Document passage =>
"""
Question

A golf ball is struck at ground level. The speed of the golf ball as a function of the time is shown in Figure 4-36, where t = 0 at the instant the ball is struck. The scaling on the vertical axis is set by va=16 m/s and vb=32 m/s. Answer the following questions:

(a) How far does the golf ball travel horizontally before returning to ground level?
(b) What is the maximum height above ground level attained by the ball?

Answer 1

Step-by-step explanation:

initial total speed of the ball is given as

`v_b = 32 m/s`

minimum speed during its trajectory

`v_a = 16 m/s`

now the speed in x direction will be the minimum speed

`v_x = 16 m/s`

also we know that

`v_y^2 + v_x^2 = 32^2`

`v_y^2 + 16^2 = 32^2`

`v_y = 27.7 m/s`

now total time of the flight

`T = (2v_y)/(g)`

`T = (2(27.7))/(9.8) = 5.65 s`

now horizontal range will be

`R = 16(5.65) = 90.5 m`

Part b)

as we know that at maximum height vertical velocity is zero

so we will have

`v_(fy)^2 - v_(iy)^2 = 2as`

now we have

`0 - 27.7^2 = 2(-9.8)(H)`

`H = 39.15 m`
"""
Recorded information =>
"""
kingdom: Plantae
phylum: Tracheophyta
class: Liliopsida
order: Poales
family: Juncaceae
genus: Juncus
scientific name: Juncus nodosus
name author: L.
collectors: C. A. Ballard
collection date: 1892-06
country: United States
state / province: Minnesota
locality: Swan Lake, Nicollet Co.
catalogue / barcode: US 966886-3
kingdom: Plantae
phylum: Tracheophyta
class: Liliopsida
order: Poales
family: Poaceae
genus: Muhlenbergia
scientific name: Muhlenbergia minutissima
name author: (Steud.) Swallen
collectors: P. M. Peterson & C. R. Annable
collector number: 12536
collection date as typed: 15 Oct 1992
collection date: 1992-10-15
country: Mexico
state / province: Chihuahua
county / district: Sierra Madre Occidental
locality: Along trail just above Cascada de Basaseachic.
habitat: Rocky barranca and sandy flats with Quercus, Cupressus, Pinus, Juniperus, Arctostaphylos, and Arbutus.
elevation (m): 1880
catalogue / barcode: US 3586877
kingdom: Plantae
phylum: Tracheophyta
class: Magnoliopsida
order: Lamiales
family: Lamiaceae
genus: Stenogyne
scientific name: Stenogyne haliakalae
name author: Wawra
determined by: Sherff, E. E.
"""
Please return the golf ball problem's passage word for word, beginning at the words "A golf ball" and stopping after "to ground level?".

A golf ball is struck at ground level. The speed of the golf ball as a function of the time is shown in Figure 4-36, where t = 0 at the instant the ball is struck. The scaling on the vertical axis is set by va=16 m/s and vb=32 m/s. Answer the following questions:

(a) How far does the golf ball travel horizontally before returning to ground level?